* _EXERCISE PASSAGE_:
--------------------------------

# how to locate the chipset info in Mac OSX



## Sifar (Feb 8, 2006)

Hi,

I want to find out the Chipset information in any Mac OSX version. I donot know how to locate it in the Network Menu.

This particular query is actually related to find if someone has an Intel Chipset in his Mac OSX 10.4.4.

Please Help ASAP.

Warm Regards,


Sifar


----------



## camgangrel (Feb 8, 2006)

open up system profiler and that will tell you what you want to know.


----------



## bobw (Feb 8, 2006)

If it's a new MacBook Pro, it's Intel, or a brand new iMac, it may be an Intel chip.

He should know what he bought.


----------



## nixgeek (Feb 8, 2006)

I'm guessing he might want to know specifically what the chipset is (northbridge, southbridge, etc.).  The information for that should be in System Profiler.  I'm starting to wonder if the need for this information is to attempt to install Windows on it.


----------



## camgangrel (Feb 8, 2006)

Will hate to tell you this but that won't happen till Vista comes out becouse of the type of hardware thats being used to boot the new iMac and PowerBook i.e. "MacBook Pro" because the other windows systems can't work with that new hardware. So keep wishing on a star for that to happen. Because by the way things are happening at Moneysoft it will be 2010 before we will see a shipping copy of the "NEW"  windows OS.

--------------------------------

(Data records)
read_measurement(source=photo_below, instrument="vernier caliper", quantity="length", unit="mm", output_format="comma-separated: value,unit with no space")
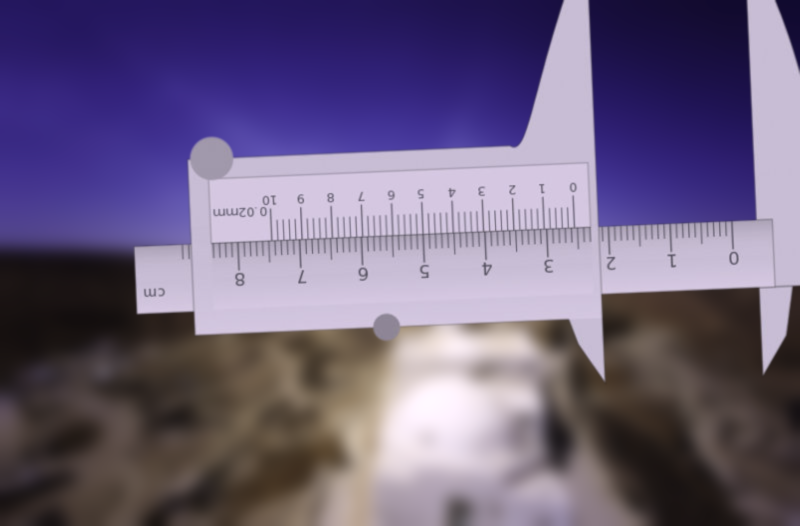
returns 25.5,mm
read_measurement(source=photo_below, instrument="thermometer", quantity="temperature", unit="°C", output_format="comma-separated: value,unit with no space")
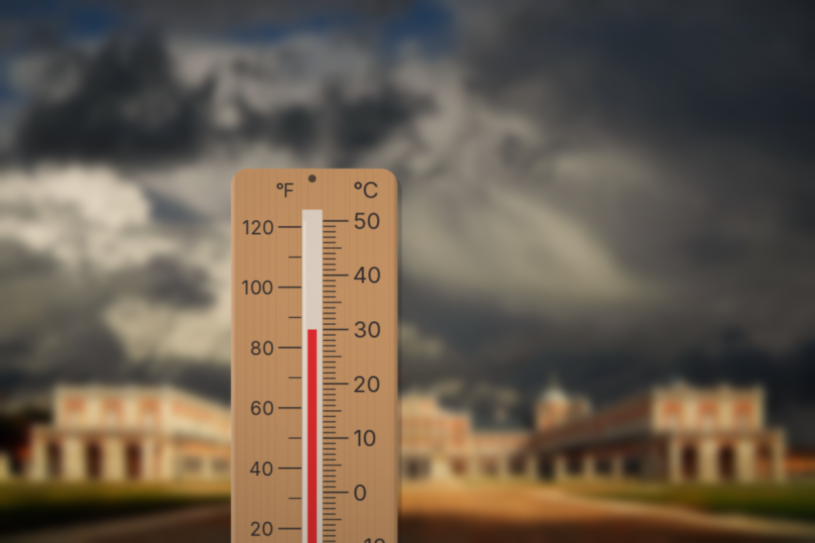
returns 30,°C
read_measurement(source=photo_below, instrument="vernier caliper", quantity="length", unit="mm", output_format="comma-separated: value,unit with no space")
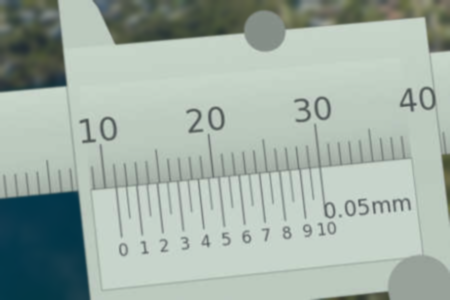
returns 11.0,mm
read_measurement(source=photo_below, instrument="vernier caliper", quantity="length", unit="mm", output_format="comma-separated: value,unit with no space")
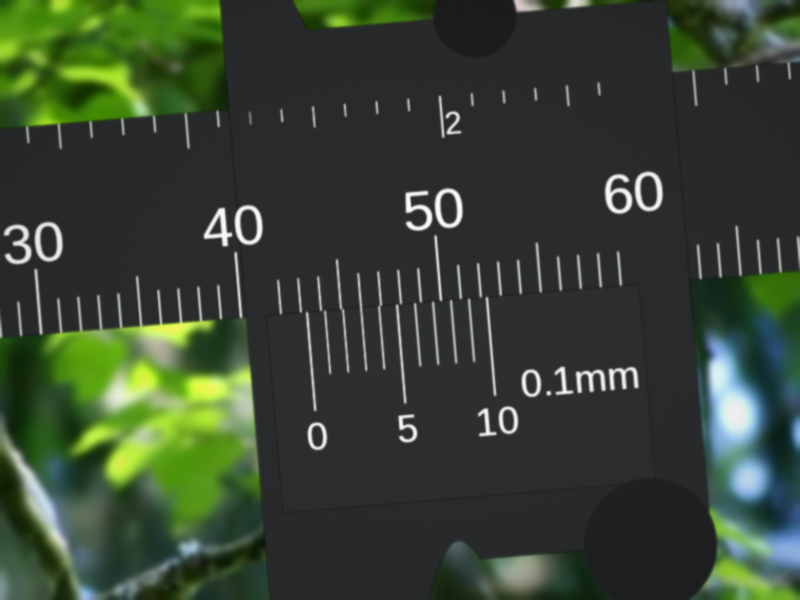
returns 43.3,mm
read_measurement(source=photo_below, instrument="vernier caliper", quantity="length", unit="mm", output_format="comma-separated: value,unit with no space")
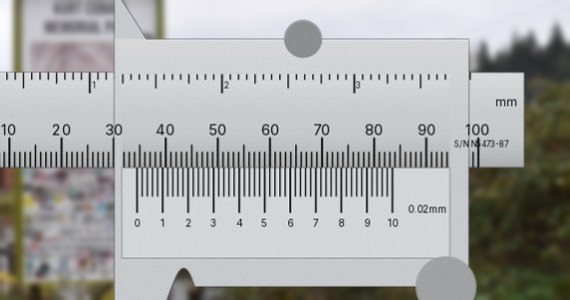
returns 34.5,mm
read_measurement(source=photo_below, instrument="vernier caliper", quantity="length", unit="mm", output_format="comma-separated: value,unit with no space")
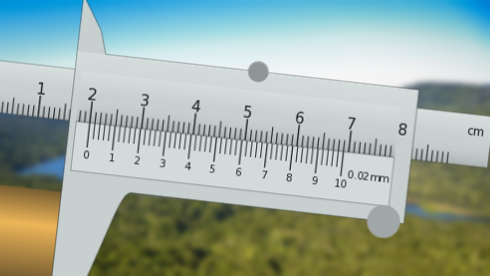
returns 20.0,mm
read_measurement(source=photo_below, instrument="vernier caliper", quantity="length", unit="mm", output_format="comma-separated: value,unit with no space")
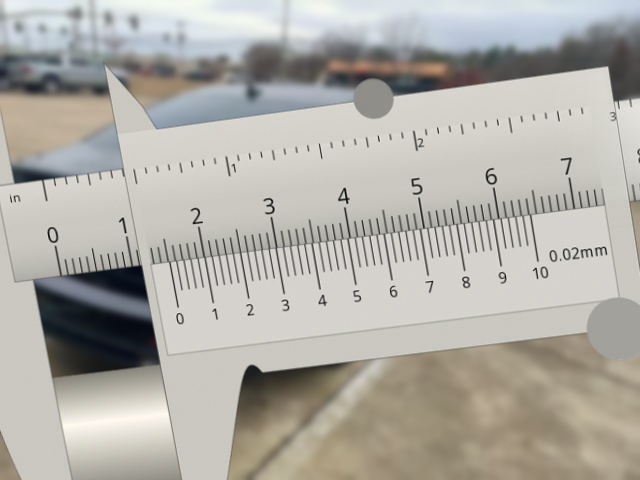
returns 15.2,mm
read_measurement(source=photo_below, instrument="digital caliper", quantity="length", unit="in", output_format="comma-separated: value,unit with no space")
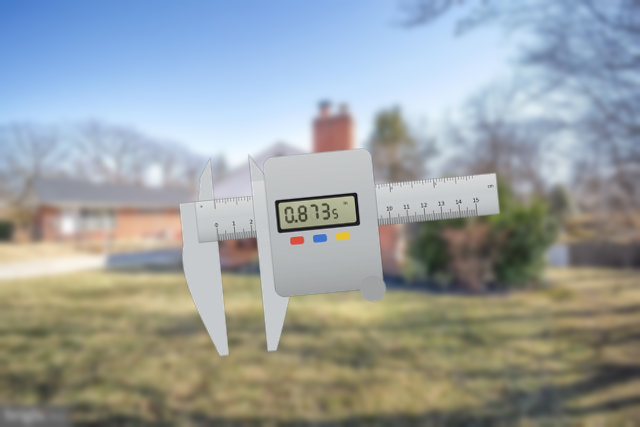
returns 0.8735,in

--------------------------------

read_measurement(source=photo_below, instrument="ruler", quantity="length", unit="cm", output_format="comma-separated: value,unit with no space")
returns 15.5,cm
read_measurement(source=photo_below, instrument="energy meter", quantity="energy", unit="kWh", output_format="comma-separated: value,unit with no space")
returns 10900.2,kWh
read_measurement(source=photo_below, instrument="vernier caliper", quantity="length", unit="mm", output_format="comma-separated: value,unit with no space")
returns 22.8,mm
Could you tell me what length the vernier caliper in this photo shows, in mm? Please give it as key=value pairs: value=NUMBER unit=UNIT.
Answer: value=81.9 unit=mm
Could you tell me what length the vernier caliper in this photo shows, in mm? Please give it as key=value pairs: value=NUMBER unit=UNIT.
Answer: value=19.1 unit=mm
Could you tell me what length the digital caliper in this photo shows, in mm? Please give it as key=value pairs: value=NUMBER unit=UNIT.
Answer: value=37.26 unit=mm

--------------------------------

Please name the application that camgangrel says to open in the forum thread to find the chipset information. Use only the forum thread as your source, not the records.

System Profiler